The Guru smiled. I think she might almost have laughed. "Quite true, but pray be specific."

"Er, it's a function, and so the CustomControl object knows when it's being changed and has a chance to control the change or do something in response. Oh yeah, I see...Bob had to throw in calls to Refresh() or Redraw() manually to kick the object so it would know it had to do something, because otherwise it didn't know about his changes to Font and Color. But this way you don't need to do that, because the object can do the right things when you call SetFont() or SetColor(). Right?"

"Good. And?"

"Uh, functions can be made safe for versioning...right, maybe today I have a Font data member and a Color data member, but tomorrow maybe I'll remove them and then the code that uses the CustomControl just needs to recompile, it doesn't need to change. If the code used the data members directly, it would break if I ever removed or renamed the data members. How's that?"

"Indeed. Other specific reasons why functions are superior to data are that they can be made virtual, can insulate themselves against some misuses, can perform precondition and postcondition checking, and so forth."

I put up my hand.

"Yes?" the Guru asked.

"But aren't getters and setters bad? I mean, everyone knows they're bad."

"Take care about what 'everyone knows,'" the Guru cautioned. "There was a time when everyone knew the world was flat. What specifically is bad about getters and setters?"

"Well, they're not an abstraction."

"Nonsense," the Guru said definitely. "They are frequently overused instead of providing a more appropriate abstraction, that is true.

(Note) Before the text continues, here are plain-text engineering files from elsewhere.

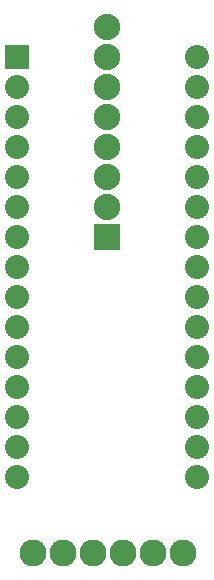
<source format=gts>
G04 MADE WITH FRITZING*
G04 WWW.FRITZING.ORG*
G04 DOUBLE SIDED*
G04 HOLES PLATED*
G04 CONTOUR ON CENTER OF CONTOUR VECTOR*
%ASAXBY*%
%FSLAX23Y23*%
%MOIN*%
%OFA0B0*%
%SFA1.0B1.0*%
%ADD10C,0.080000*%
%ADD11C,0.088000*%
%ADD12C,0.090000*%
%ADD13R,0.079972X0.080000*%
%ADD14R,0.088000X0.088000*%
%ADD15C,0.030000*%
%LNMASK1*%
G90*
G70*
G54D10*
X179Y1729D03*
X179Y1629D03*
X179Y1529D03*
X179Y1429D03*
X179Y1329D03*
X179Y1229D03*
X179Y1129D03*
X179Y1029D03*
X179Y929D03*
X179Y829D03*
X179Y729D03*
X179Y629D03*
X179Y529D03*
X179Y429D03*
X179Y329D03*
X779Y1729D03*
X779Y1629D03*
X779Y1529D03*
X779Y1429D03*
X779Y1329D03*
X779Y1229D03*
X779Y1129D03*
X779Y1029D03*
X779Y929D03*
X779Y829D03*
X779Y729D03*
X779Y629D03*
X779Y529D03*
X779Y429D03*
X779Y329D03*
G54D11*
X479Y1129D03*
X479Y1229D03*
X479Y1329D03*
X479Y1429D03*
X479Y1529D03*
X479Y1629D03*
X479Y1729D03*
X479Y1829D03*
X479Y1129D03*
X479Y1229D03*
X479Y1329D03*
X479Y1429D03*
X479Y1529D03*
X479Y1629D03*
X479Y1729D03*
X479Y1829D03*
G54D12*
X231Y76D03*
X331Y76D03*
X431Y76D03*
X531Y76D03*
X631Y76D03*
X731Y76D03*
X231Y76D03*
X331Y76D03*
X431Y76D03*
X531Y76D03*
X631Y76D03*
X731Y76D03*
G54D13*
X179Y1729D03*
G54D14*
X479Y1129D03*
X479Y1129D03*
G54D15*
G36*
X201Y106D02*
X261Y106D01*
X261Y46D01*
X201Y46D01*
X201Y106D01*
G37*
D02*
G36*
X201Y106D02*
X261Y106D01*
X261Y46D01*
X201Y46D01*
X201Y106D01*
G37*
D02*
G04 End of Mask1*
M02*
</source>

Getters and setters are better than public member variables, and they are worse than a better abstraction if a more appropriate and high-level one exists. But getters and setters can nevertheless be a good abstraction. In particular, here the Color and Font getters and setters do provide an abstraction, albeit at this point a thin one. There need not be an exact corresponding backing store—the Color and Font getters and setters allow changing these attributes of the object with the consent and active support of the object itself, regardless of whether the object has a Color or Font data member inside it."

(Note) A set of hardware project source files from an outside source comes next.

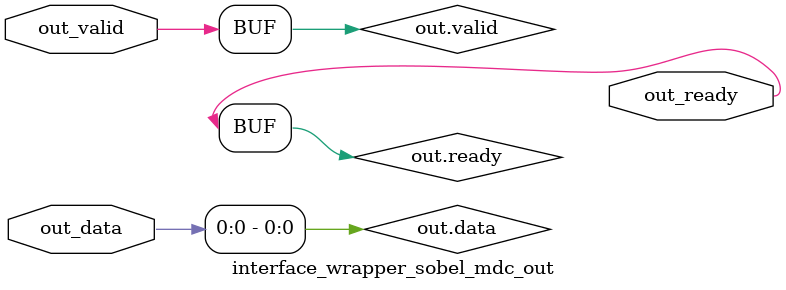
<source format=sv>
module interface_wrapper_sobel_mdc
(
  input [31:0] a_i_data,
  input a_i_valid,
  output a_i_ready,
  // input a stream
  hwpe_stream_intf_stream.sink   a_i,
  output [31:0] d_o_data,
  output d_o_valid,
  input d_o_ready,
  // output d stream
  hwpe_stream_intf_stream.source d_o
);

  assign a_i.ready = a_i_ready;
  assign a_i_valid = a_i.valid;
  assign a_i_data = a_i.data;

  assign d_o_ready = d_o.ready;
  assign d_o.valid = d_o_valid;
  assign d_o.data = d_o_data;

endmodule

module interface_wrapper_sobel_mdc_in
(
  output [31:0] in_data,
  output in_valid,
  input in_ready,
  // input stream intf
  hwpe_stream_intf_stream.sink   in
);

  assign in.ready = in_ready;
  assign in_valid = in.valid;
  assign in_data = in.data;

endmodule

module interface_wrapper_sobel_mdc_out
(
  input [31:0] out_data,
  input out_valid,
  output out_ready,
  // output stream intf
  hwpe_stream_intf_stream.source out
);

  assign out_ready = out.ready;
  assign out.valid = out_valid;
  assign out.data = out_data;

endmodule

</source>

"Oh. But isn't there a simpler way to write the getters and setters by overloading them?" I picked up the whiteboard marker and wrote:

class CustomControl : public Control {
public:
  const Color& Color();
  void Color( Color& );

  const Font& Font();
  void Font( Font& );

  // ... other stuff ...
};

The Guru shrugged. "This is simply another way. It is not an abomination."

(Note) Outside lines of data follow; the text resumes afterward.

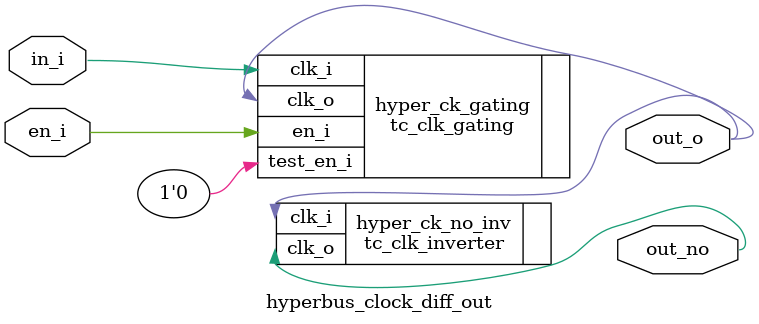
<source format=sv>
`timescale 1ns / 1ps

module hyperbus_clock_diff_out
(
    input  logic in_i,
    input  logic en_i, //high enable
    output logic out_o,
    output logic out_no
);

    tc_clk_gating hyper_ck_gating (
        .clk_i     ( in_i  ),
        .en_i      ( en_i  ),
        .test_en_i ( 1'b0  ),
        .clk_o     ( out_o )
    );

    tc_clk_inverter hyper_ck_no_inv (
        .clk_i ( out_o  ),
        .clk_o ( out_no )
    );

endmodule

</source>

So," Wendy said mischievously, "do you 'get' the abstraction?"

Kerry and I groaned, and pelted her with paper clips.

The Guru turned to leave. "I have not much hope that Bob can be cured before he is fired," the words wafted back over her shoulder, "but there is a chance of it. My heart tells me that he has some part to play yet, for good or ill, before the end..."

References

[1] For more on the history of why protected data was originally permitted and why even the person who campaigned for it now agrees it was a bad idea, see B. Stroustrup, The Design and Evolution of C++ (Addison-Wesley, 1994).